After the motion was made and Simmons seconded it, Jones voiced her “adamant” opposition to hiring a CMR.

“What you pay them you are taking away from the schoolchildren in Ashe County,” Jones said.

She added that the school will not be built any faster or cheaper through hiring a CMR and any comparison of the project to the Wilkes Community College Expansion project is unreasonable. The plans in store for the new middle school are much more larger in size and more complex.

“I am not going to take two people to do one person is already doing,” Jones said.

After a fair amount of discussion, Roten called for a vote.

The vote was 4-1 with Jones in opposition.

Cox presented a COVID-19 update for the school system with the latest information as of 11:30 that morning.

There were eight positive cases among staff members throughout the schools as of Jan. 11.

Cox said her biggest concern was the number of staff members out of the building at Blue Ridge Elementary School. There were total of 11 staff members out with three positive cases and eight quarantines.

She added that the snow accumulations in the county was of great help, as it resulted in three remote days for the school system.

“We know that kids learn better when they are in school, so we would like to have them in school if possible, but I certainly do not want to have children in school without the appropriate number of adults,” Cox said. “We can’t put classes together like we used to be able to in the past.”

As far as COVID-19 vaccines, the school system is partnering with AppHealthCare to help administer vaccine to school staff.

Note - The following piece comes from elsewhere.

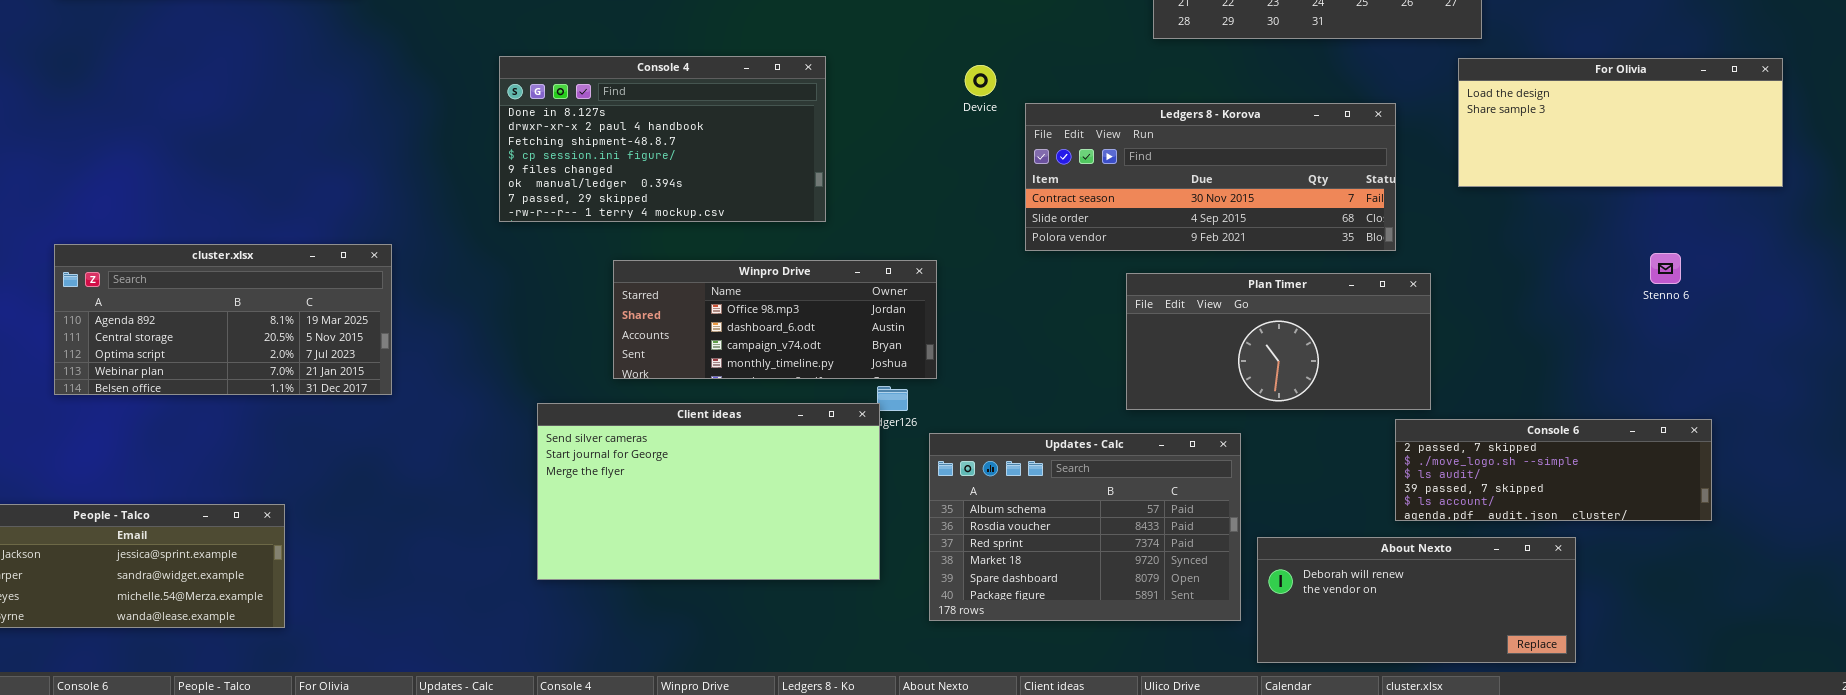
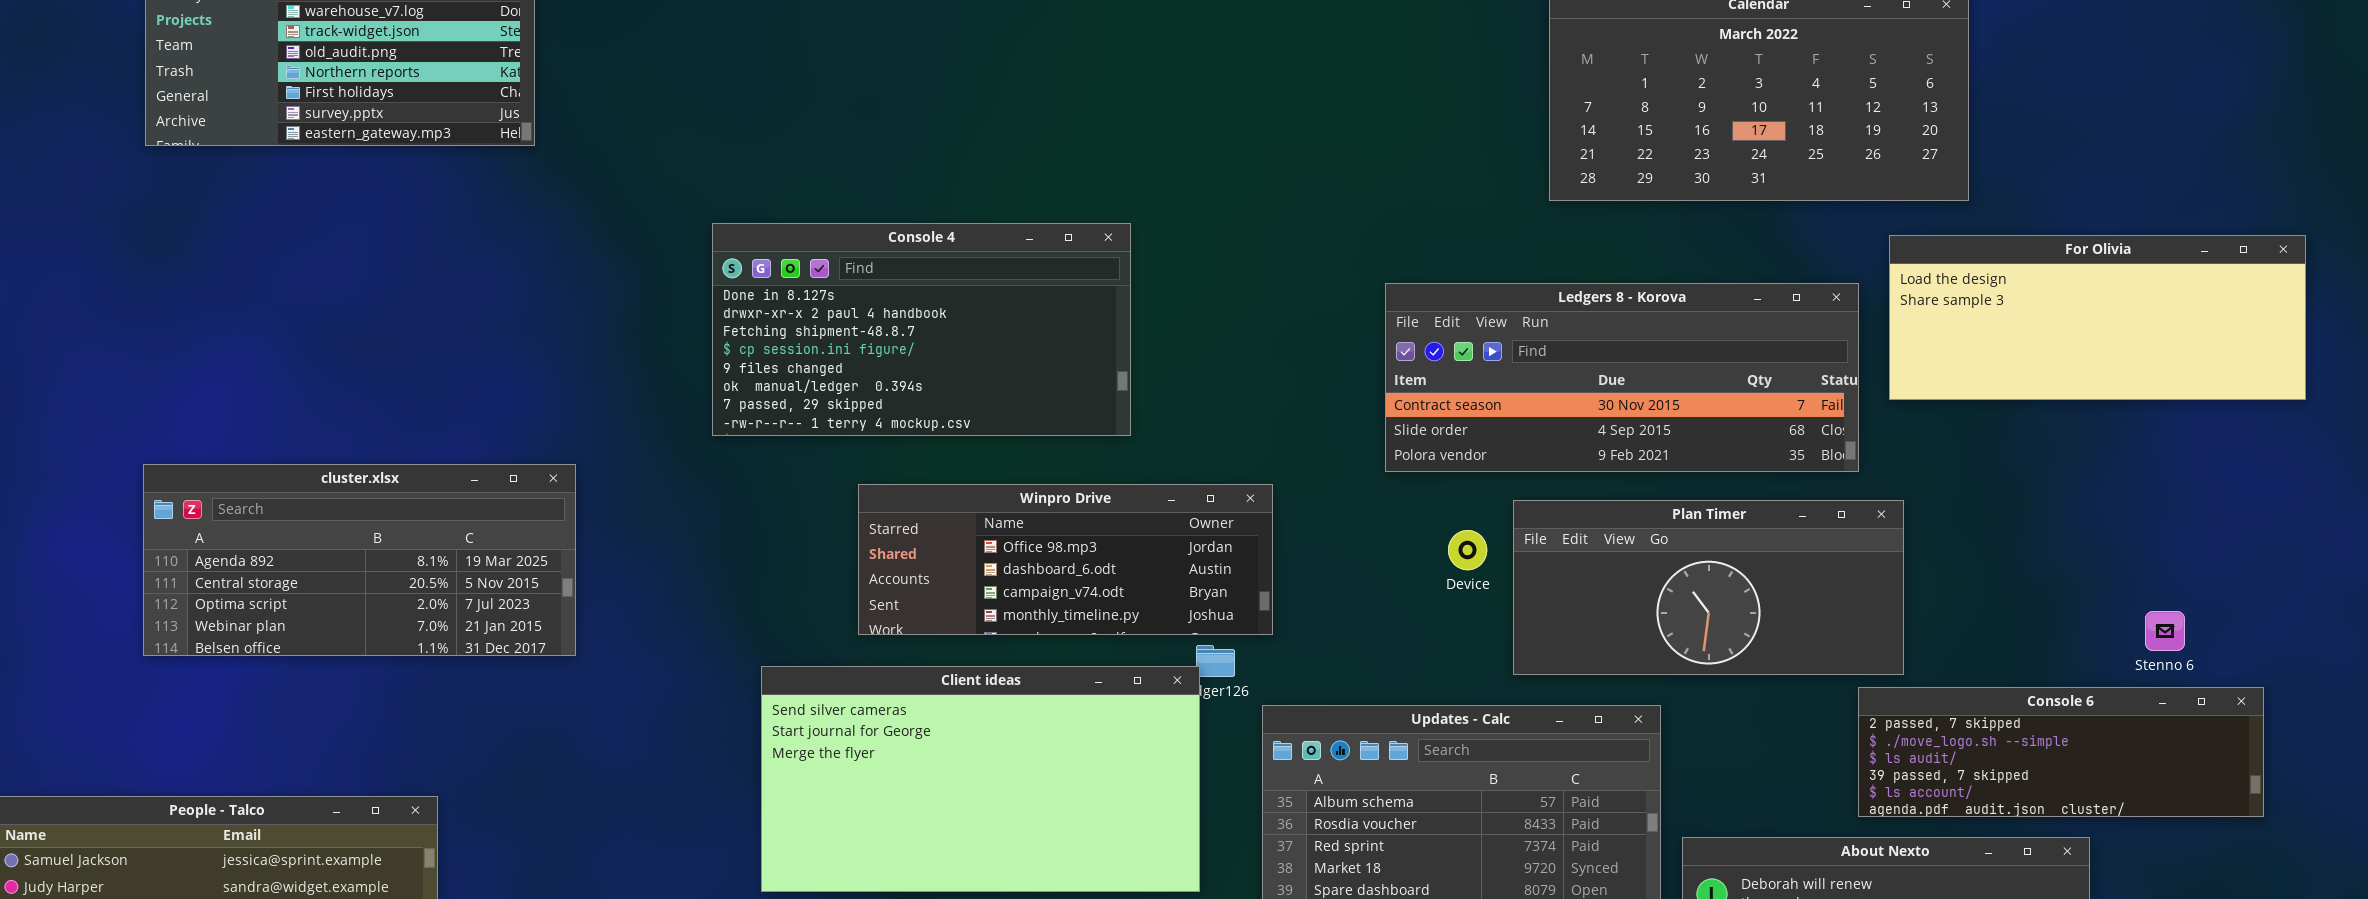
For Olivia: [1458,58,1783,187] -> [1889,235,2306,400], moved
Device: [965,65,996,96] -> [1448,530,1487,570], moved
Stenno 6: [1650,253,1681,284] -> [2145,611,2185,651], moved

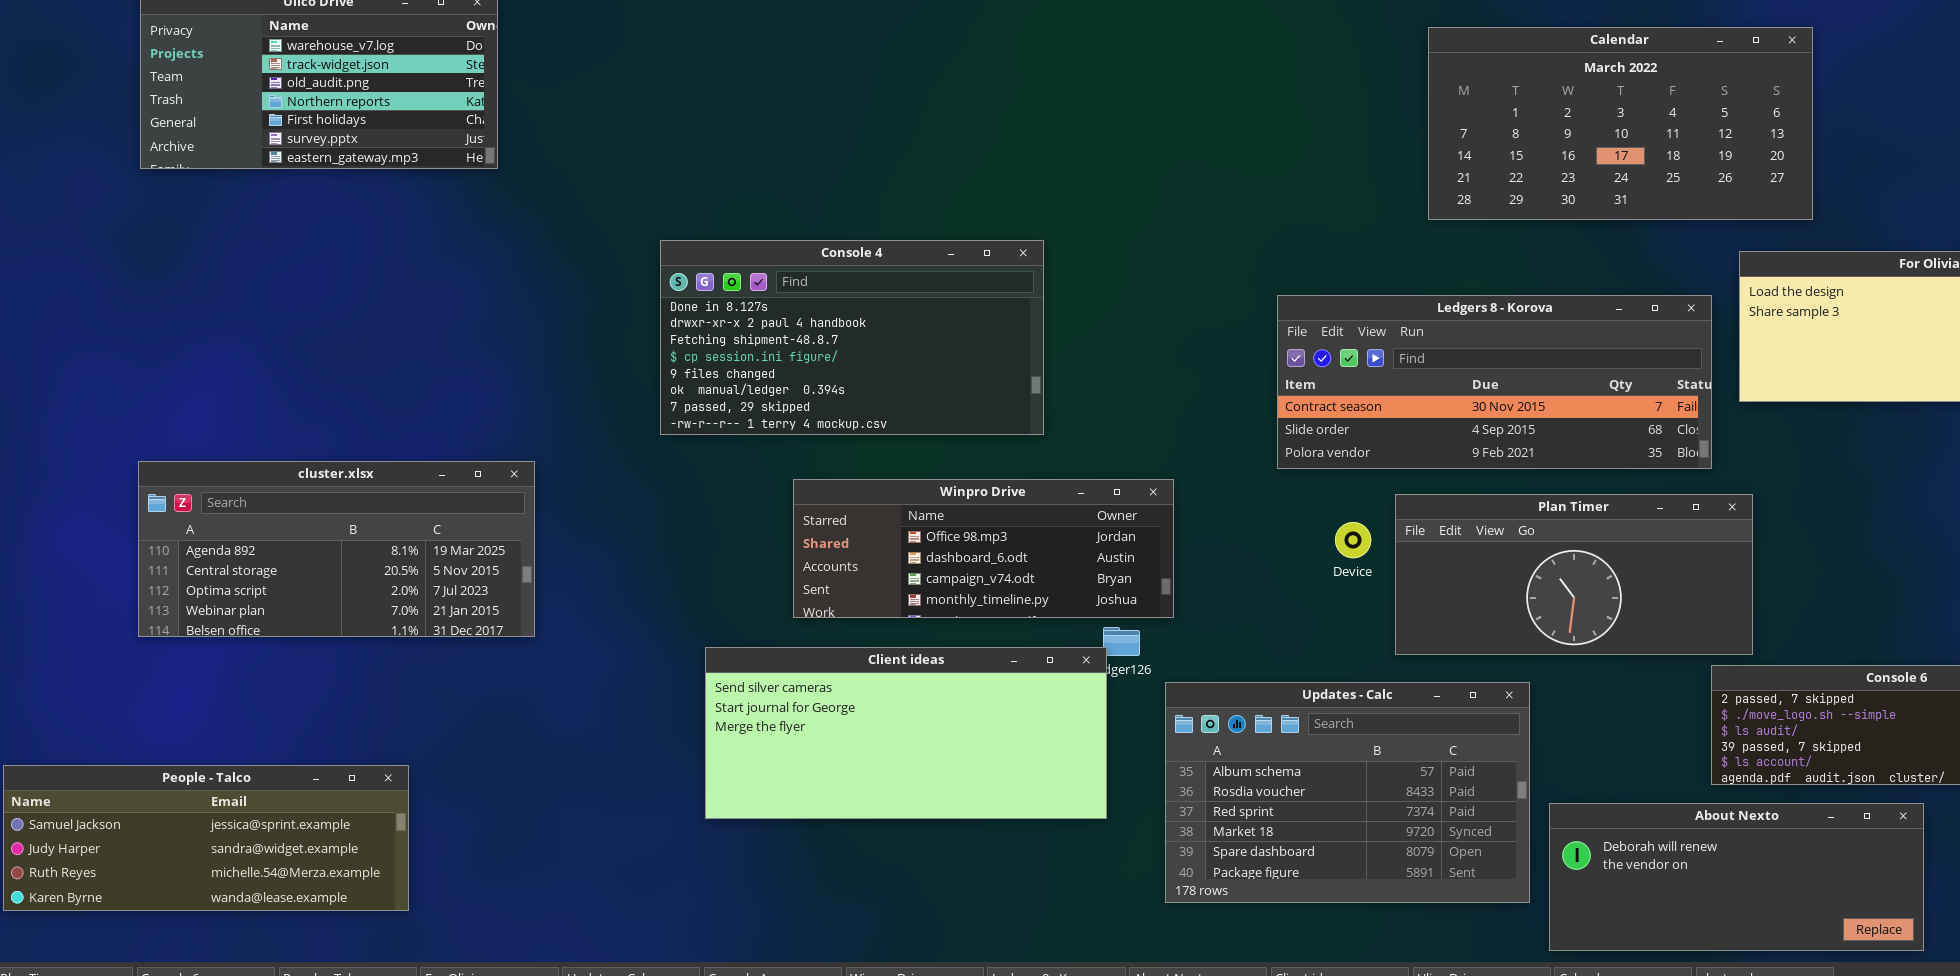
Client ideas: [761,666,1200,892] -> [705,647,1107,819], resized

Staff members who are age 50 and older will get the vaccines first.

According to Cox, they anticipate that by the end of January or the beginning of February all staff members within the organization, who wished to be vaccinated, will receive the first round of the Moderna vaccine.

Also during the Superintendent Comment portion, Cox shared some information about academics.

From October to December, fall tutoring was offered utilizing some of the COVID relief funds.

According to Cox, elementary school teachers all reported significant gains in second through fourth grade students through i-Ready, a comprehensive assessment and instruction program.

Cox added that was a renewed interest in reading by students as reported by teachers.

“I am excited that kids are learning to love reading again,” Cox said.

She added that through May, schools have hired temporary tutors for reading and math.

The next meeting of the BOE will be Monday, Feb 1.